Namun, Romeny tak menampik kebahagiaannya bisa mencetak gol debut. "Sebagai seorang penyerang, tentu saja saya senang bisa mencetak gol, meskipun 'senang' mungkin bukan kata yang tepat untuk menggambarkan perasaan saya saat itu," tambahnya.

Kekecewaan pasca-pertandingan langsung ditepisnya, fokusnya segera beralih ke laga berikutnya melawan Bahrain. Hasilnya positif, Timnas Indonesia berhasil mengamankan kemenangan tipis 1-0 atas Bahrain, menjaga asa untuk melaju ke Piala Dunia 2026. Romeny kembali mencetak gol dalam pertandingan krusial tersebut, membuktikan kontribusinya bagi tim.

Menyimpan Kenangan: Dilema Jersey Debut

Setelah menjalani debut yang penuh warna, Romeny memiliki rencana khusus untuk mengenang momen tersebut. Ia berniat menyimpan jersey yang dikenakannya saat melawan Australia di rumah ibunya di Nijmegen, Belanda. "Mungkin nanti akan saya pajang di rumah ibu saya," ujarnya.

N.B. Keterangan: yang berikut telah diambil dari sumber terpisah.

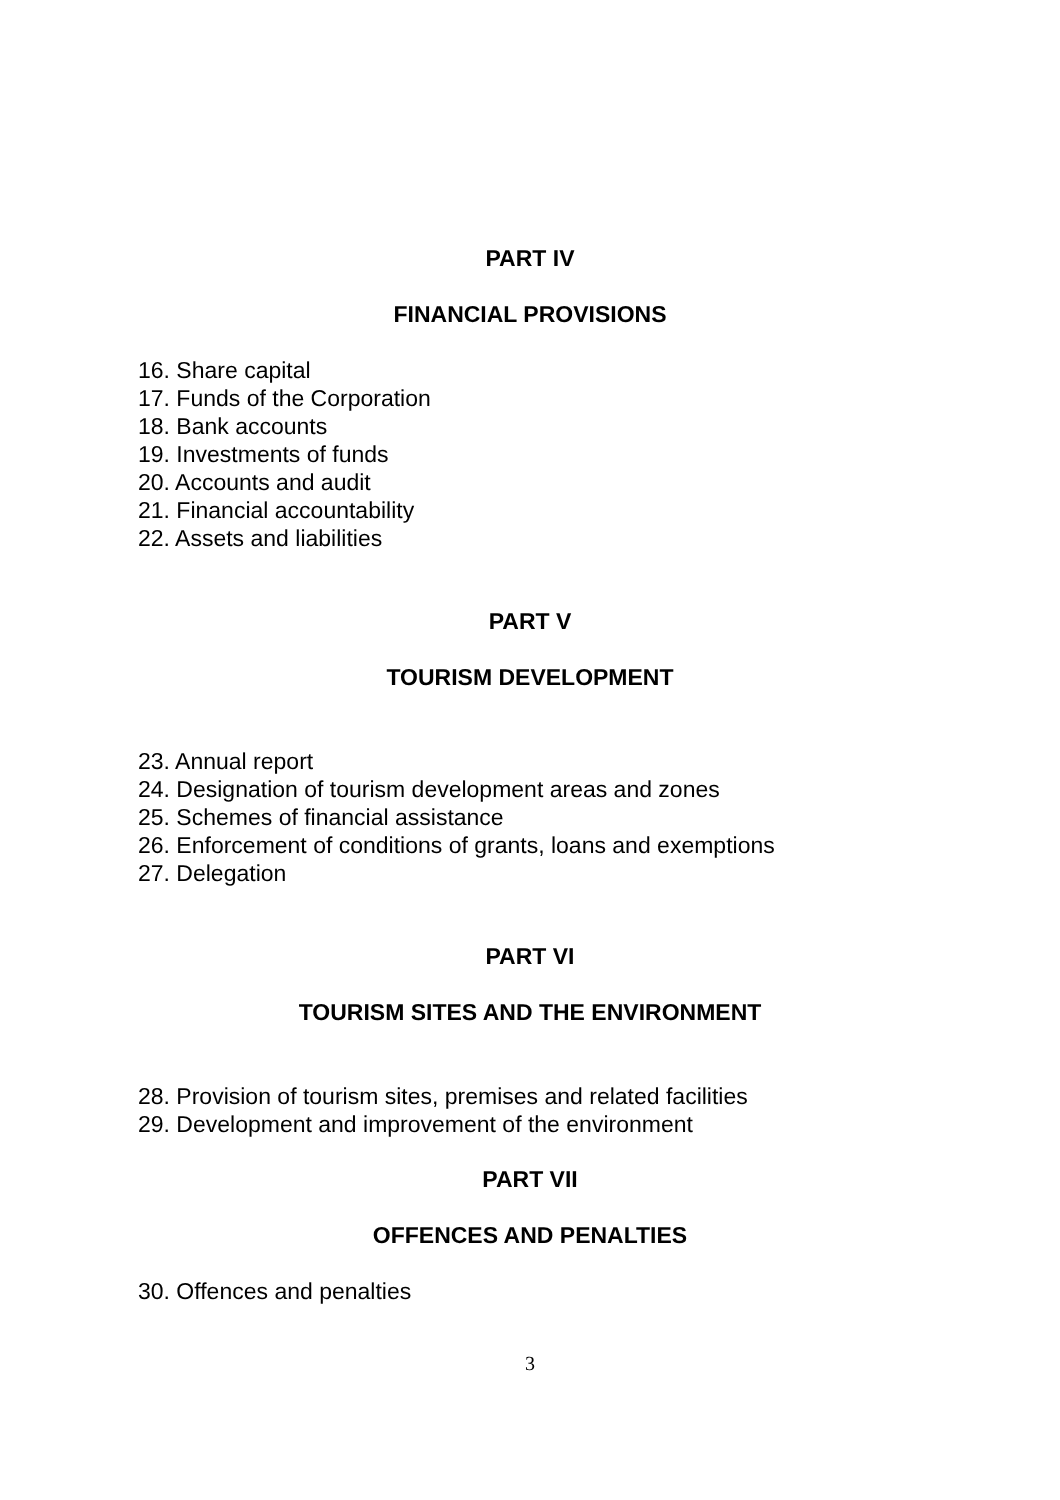PART IV
FINANCIAL PROVISIONS
16. Share capital
17. Funds of the Corporation
18. Bank accounts
19. Investments of funds
20. Accounts and audit
21. Financial accountability
22. Assets and liabilities
PART V
TOURISM DEVELOPMENT
23. Annual report
24. Designation of tourism development areas and zones
25. Schemes of financial assistance
26. Enforcement of conditions of grants, loans and exemptions
27. Delegation
PART VI
TOURISM SITES AND THE ENVIRONMENT
28. Provision of tourism sites, premises and related facilities
29. Development and improvement of the environment
PART VII
OFFENCES AND PENALTIES
30. Offences and penalties
3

Namun, ada dilema yang menghantuinya. Romeny dihadapkan pada sebuah tradisi tak tertulis di dunia sepak bola: jersey debut sebaiknya tidak dicuci, sebagai bentuk penghormatan dan pengabadian momen spesial. Akan tetapi, Romeny merasa perlu membuat pengecualian. Ia mengaku berkeringat sangat banyak selama pertandingan melawan Australia. "Saya berkeringat seperti bermain bola di sauna, jadi mungkin kali ini saya akan membuat pengecualian," jelasnya.

Terlepas dari dilema tersebut, Romeny menegaskan bahwa jersey debutnya memiliki nilai sentimental yang tinggi. "Yang pasti, ini adalah jersey yang sangat spesial," pungkasnya.

Berikut adalah poin-poin penting dari wawancara Ole Romeny:

  • Debut di Timnas Indonesia: Romeny menjalani debut saat melawan Australia dalam Kualifikasi Piala Dunia 2026.
  • Kekalahan dan Gol Debut: Meskipun tim kalah, Romeny berhasil mencetak gol debutnya.
  • Kemenangan atas Bahrain: Romeny kembali mencetak gol saat Indonesia mengalahkan Bahrain.
  • Rencana Menyimpan Jersey: Romeny ingin menyimpan jersey debutnya di rumah ibunya.
  • Dilema Mencuci Jersey: Romeny mempertimbangkan untuk mencuci jersey debutnya karena banyak berkeringat.

Kisah Ole Romeny ini menggambarkan perjalanan seorang pemain muda yang bersemangat untuk memberikan yang terbaik bagi Timnas Indonesia. Antara kebahagiaan mencetak gol debut dan dilema melanggar tradisi, Romeny menyimpan kenangan berharga yang akan selalu dikenangnya.